Gare aux arnaques aux rendements garantis en période d’inflation !

par | Sep 8, 2022 | Actualités, Astuce

C’est un peu le principe élémentaire de toute épargnant : bien savoir distinguer le rendement nominal de ses actifs de leur rendement réel. Le premier correspond au taux auquel est rémunérée l’épargne, servi par le produit détenu. Le rendement réel, pour sa part, est le taux nominal déduit de l’inflation. Il correspond à ce que rapporte effectivement le placement, rapporté au potentiel de pouvoir d’achat qu’il offre. 

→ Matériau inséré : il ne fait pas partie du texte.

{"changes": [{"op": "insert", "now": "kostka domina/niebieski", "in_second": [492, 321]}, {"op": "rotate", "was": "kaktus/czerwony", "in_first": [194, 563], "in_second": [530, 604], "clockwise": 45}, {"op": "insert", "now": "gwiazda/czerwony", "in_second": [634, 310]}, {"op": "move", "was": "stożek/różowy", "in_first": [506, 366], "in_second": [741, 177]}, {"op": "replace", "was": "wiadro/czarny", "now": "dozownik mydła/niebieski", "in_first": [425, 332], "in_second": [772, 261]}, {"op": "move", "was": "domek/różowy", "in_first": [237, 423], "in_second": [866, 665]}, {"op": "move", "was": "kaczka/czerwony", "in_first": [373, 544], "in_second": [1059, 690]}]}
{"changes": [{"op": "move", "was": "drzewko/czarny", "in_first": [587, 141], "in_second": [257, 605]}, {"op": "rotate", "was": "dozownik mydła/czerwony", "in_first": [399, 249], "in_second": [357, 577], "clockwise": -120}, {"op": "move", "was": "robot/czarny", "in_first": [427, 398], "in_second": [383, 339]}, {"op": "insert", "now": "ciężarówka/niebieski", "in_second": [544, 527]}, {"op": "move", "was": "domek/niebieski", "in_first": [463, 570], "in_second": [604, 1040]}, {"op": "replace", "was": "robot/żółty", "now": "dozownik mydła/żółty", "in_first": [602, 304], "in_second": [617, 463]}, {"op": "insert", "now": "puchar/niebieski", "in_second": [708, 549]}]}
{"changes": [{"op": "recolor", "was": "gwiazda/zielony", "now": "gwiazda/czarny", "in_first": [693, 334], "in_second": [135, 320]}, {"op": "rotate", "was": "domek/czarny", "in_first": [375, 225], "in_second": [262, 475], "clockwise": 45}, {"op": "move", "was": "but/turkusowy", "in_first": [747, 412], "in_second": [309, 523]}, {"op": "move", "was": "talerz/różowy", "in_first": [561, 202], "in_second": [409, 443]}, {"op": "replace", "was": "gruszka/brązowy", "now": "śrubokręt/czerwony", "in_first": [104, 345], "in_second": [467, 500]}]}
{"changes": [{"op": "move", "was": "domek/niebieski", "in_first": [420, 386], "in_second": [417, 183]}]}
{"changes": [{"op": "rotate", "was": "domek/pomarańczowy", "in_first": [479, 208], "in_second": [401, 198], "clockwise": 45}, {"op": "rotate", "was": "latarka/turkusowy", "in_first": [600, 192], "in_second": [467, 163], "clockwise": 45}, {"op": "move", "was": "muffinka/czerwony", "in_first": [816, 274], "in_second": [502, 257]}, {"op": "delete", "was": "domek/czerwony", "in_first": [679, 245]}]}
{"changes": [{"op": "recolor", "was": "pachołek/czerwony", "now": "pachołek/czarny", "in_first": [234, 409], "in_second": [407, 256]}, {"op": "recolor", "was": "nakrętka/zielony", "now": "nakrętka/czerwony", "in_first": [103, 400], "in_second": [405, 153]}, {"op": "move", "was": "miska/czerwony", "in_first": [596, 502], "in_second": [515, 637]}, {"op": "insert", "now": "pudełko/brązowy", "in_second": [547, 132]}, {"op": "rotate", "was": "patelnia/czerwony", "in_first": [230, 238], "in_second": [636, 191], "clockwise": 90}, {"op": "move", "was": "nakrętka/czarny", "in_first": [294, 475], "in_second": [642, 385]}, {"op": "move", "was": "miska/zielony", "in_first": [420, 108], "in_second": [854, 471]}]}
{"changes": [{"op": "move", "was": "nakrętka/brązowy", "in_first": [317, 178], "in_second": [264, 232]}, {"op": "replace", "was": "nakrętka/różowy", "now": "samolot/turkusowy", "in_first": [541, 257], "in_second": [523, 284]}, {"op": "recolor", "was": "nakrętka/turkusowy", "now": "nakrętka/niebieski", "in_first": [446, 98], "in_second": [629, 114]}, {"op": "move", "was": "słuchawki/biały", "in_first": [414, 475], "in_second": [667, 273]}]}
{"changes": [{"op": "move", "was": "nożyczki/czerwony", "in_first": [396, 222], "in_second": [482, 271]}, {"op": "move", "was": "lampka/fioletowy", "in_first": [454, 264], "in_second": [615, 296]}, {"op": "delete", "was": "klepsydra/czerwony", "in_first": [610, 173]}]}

Cette distinction gagne en importance en période de forte inflation brouillant l’appréciation du rendement réél. Une situation propice aux arnaques en tous genres prévient l’Autorité des Marchés financiers dans une récente note, notamment dans le cas particulier des placements garantis. Le gendarme de la Bourse est très clair : « la rémunération des placements garantis était peu élevée ces dernières années. Et l’augmentation récente de l’inflation est venue réduire un peu plus le rendement réel de ces placements. Cependant, l’idée qu’il est encore possible d’obtenir à coup sûr des rendements élevés, et même supérieurs à l’inflation, reste répandue. Méfiance, car les escrocs ne sont pas loin ! ».
  
Il est donc important dans ce contexte de garder en tête quelques repères sur les rendements « raisonnables » proposés par les différents produits d’épargne. 
 

L’épargne de précaution – principalement logée dans les Livret A ou le Livret de développement durable et solidaire (LDDS) –  offre depuis le 1er août et la revalorisation des taux une rémunération nette d’impôt de 2% par an. Le livret d’épargne populaire (LEP), accessible aux personnes aux revenus modestes, offre pour sa part désormais 4,6% par an. Attention donc, prévient l’AMF : « Il n’existe pas de rendement élevé garanti : toute proposition d’une rémunération plus élevée sur un placement qui serait garanti et disponible cache un risque… ou une arnaque ».
 
De l’autre côté du spectre, pour un projet d’épargne sur le long terme (supérieur à dix ans), la prise de risque peut être plus élevée et le rendement proposé également plus intéressant. Une partie de l’épargne peut ainsi être placée en bourse. « Historiquement, un placement diversifié en actions sur 15-20 ans a procuré en moyenne 5 à 7% de rendement par an », rappelle l’AMF. 
 
Que l’on souhaite privilégier une épargne de précaution ou que l’on soit prêt à une épargne de long terme, dans un cas comme dans l’autre tout rendement garanti qui serait proposé à des niveaux très supérieurs à ceux rappelés par l’AMF doivent donc être pris avec la plus extrême prudence.